I had a ‘tumpty-tum’ patient in ultrasound today, the sort who whistle or hum tunelessly to themselves while you are scanning them.
They are very much of a type, almost always men over 60 wearing brand new gleaming white underwear, clearly purchased by the wife for the trip to the hospital (for what man will go into M&S to buy white pants).
They are over co-operative in a generally unhelpful way, insisting on removing their shoes because they “don’t want to dirty the sheets”. Ask them to lie down they will climb on at the foot of the couch and somehow worm their way half way up then come to rest with their head not yet on the pillow and feet dangling off the end. Others will climb onto their hands and knees and lie on their belly. When asked to loosen their clothing they pull their knickers down to their knees, baring all. Put them in a hospital gown and all they want to do is take it off. And then starts the subliminal ‘tumpty-tumpty-tum’ while you do the business.
Don’t misunderstand me, I have great affection for these patients who are invariably polite and jovial. Their odd behaviour is because they are trying to compensate for their acute embarrassment. They are from a generation of men among whom bodily parts and functions were simply not discussed (other than by doctors who have a special dispensation).
My own late father was of that type. I have a vivid memory of many years ago while travelling with him in the car. I farted (as young lads are occasionally inclined to do). “What’s that?” he exclaimed. Then after an excruciatingly embarrassing silence lasting aeons he simply remarked: “Oh!” And that was it, no further conversation.
Throughout my childhood and adolescence the word “penis” never once crossed his lips, at least not in my presence.
What a contrast to the 18-year-old lad whose scrotal hydrocoele I scanned the other day. He was completely uninhibited about getting his kit off, and discussed with me in great detail the differing size of his bollocks (his words) and the effect on his performance. He was also completely frank about discussing his girlfriend’s views on his endowments. He had a disarmingly complete lack of modesty.
So which extreme do I prefer? While the obsessive avoidance of anything remotely bodily speaks of a rather unhealthy repressed view on life, the total frankness of the other on all matters physical and sexual borders, to my thinking, on the vulgar.
I am going to have to think about this one…tumpty-tumpty-tum!
Tags: Patients

Work wouldn’t be the same without several conversations each day with tumpty tummers discussing their route to the hospital or the five-day forecast…
There’s a good research project to be done on why patients, asked to lie on their back on the couch, invariably adopt the prone position.

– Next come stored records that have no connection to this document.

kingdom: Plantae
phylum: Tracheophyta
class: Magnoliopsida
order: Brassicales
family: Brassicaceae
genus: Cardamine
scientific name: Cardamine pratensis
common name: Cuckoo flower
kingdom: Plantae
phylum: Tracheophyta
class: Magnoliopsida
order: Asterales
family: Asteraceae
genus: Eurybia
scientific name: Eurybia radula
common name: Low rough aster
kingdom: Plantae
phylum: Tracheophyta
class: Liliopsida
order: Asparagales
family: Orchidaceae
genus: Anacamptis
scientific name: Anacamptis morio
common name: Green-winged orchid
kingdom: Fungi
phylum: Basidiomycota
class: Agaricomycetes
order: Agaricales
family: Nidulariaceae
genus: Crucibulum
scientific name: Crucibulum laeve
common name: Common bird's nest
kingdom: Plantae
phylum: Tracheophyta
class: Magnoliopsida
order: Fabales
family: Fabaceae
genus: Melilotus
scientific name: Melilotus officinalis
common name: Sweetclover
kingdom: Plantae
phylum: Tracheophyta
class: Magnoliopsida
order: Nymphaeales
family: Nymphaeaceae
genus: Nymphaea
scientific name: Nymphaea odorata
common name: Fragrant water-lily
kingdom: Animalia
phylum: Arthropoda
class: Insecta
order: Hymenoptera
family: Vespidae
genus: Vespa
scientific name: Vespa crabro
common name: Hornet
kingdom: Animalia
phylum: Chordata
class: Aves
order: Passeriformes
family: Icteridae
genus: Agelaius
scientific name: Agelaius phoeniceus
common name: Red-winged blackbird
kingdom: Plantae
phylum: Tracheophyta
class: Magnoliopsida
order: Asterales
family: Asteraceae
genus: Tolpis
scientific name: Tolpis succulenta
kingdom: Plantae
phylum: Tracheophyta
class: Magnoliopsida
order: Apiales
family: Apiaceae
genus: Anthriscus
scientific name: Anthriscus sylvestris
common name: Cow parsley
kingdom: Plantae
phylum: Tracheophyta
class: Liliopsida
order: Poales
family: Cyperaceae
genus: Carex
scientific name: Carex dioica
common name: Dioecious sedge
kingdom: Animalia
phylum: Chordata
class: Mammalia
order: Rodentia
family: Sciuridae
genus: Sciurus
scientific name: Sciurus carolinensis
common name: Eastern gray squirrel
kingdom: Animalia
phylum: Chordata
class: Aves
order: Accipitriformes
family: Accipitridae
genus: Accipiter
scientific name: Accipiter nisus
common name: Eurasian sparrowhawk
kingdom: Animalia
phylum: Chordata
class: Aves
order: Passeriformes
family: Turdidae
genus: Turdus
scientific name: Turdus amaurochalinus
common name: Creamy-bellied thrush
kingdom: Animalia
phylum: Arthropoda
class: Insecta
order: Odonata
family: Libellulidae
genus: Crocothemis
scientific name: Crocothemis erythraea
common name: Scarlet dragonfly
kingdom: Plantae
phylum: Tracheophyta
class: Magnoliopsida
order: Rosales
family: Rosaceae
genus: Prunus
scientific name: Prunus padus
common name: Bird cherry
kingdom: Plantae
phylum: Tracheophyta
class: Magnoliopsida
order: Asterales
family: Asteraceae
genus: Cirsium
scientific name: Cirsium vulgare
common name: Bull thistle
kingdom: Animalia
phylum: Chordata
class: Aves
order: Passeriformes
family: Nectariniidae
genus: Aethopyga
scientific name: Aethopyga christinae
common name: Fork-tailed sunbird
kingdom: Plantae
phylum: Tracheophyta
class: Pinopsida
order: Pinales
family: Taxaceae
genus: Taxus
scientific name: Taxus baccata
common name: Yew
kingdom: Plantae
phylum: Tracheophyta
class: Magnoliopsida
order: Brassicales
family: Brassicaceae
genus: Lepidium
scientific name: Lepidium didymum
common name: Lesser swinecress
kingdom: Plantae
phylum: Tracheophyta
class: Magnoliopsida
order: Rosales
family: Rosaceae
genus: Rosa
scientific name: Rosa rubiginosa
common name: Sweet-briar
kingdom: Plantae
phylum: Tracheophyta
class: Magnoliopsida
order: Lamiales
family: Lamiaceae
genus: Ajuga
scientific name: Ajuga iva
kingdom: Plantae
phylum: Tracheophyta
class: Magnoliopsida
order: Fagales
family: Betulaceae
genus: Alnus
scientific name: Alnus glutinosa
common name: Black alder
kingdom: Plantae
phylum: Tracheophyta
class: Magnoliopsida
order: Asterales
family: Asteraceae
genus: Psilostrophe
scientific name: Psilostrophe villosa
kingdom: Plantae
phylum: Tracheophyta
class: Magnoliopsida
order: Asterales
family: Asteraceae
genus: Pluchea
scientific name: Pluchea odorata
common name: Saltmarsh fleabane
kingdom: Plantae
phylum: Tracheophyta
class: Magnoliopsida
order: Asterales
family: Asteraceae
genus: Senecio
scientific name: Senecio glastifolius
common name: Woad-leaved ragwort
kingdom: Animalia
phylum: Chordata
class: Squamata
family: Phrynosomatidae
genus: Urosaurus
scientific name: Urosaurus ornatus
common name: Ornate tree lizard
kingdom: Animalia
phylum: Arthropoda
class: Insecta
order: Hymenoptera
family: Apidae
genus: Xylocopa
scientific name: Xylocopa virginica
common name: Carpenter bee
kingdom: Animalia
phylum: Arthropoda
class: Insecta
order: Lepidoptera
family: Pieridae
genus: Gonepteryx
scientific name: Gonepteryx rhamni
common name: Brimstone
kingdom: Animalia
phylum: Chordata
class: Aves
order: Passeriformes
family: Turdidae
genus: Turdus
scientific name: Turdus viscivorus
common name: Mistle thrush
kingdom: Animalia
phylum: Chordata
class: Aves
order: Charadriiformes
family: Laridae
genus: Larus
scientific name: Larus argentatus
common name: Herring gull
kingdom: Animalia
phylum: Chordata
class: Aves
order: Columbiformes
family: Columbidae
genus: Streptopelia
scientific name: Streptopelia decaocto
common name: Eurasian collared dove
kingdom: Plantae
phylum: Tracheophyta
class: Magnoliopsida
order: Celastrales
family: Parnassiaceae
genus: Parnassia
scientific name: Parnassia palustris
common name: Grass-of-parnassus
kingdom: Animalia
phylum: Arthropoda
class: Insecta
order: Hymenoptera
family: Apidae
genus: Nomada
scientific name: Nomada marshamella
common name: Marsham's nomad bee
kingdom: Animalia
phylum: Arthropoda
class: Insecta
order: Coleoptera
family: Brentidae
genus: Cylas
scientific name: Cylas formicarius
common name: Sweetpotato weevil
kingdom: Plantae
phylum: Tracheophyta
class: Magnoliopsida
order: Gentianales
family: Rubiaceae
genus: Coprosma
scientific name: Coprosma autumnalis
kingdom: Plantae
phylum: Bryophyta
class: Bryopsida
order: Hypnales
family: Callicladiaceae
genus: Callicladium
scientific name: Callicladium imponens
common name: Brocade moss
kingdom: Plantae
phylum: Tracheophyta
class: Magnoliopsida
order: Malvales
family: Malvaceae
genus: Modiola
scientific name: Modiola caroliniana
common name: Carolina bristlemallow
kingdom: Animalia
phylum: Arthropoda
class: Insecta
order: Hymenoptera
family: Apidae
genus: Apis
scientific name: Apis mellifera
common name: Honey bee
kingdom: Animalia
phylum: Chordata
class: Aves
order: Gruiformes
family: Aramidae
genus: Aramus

And another one to find out why women over the age of 60 always have a tissue crumpled up in the palm of their hand, and have to transfer it to the other hand when you need to take blood/pulse/BP etc.
Why only women? What do they do with the tissue? Why is it damp?
So many questions.
I’ve only recently anaesthetised a 72yr gentleman who has a crumpled ball of tissue(not to mention “warm and damp” eewww !!) in his hand so not just women then.
I have to say though I was genuinely surprised….never in my 7 yrs as an anaesthetist have I found a ball of tissue in a male patient’s hand before !!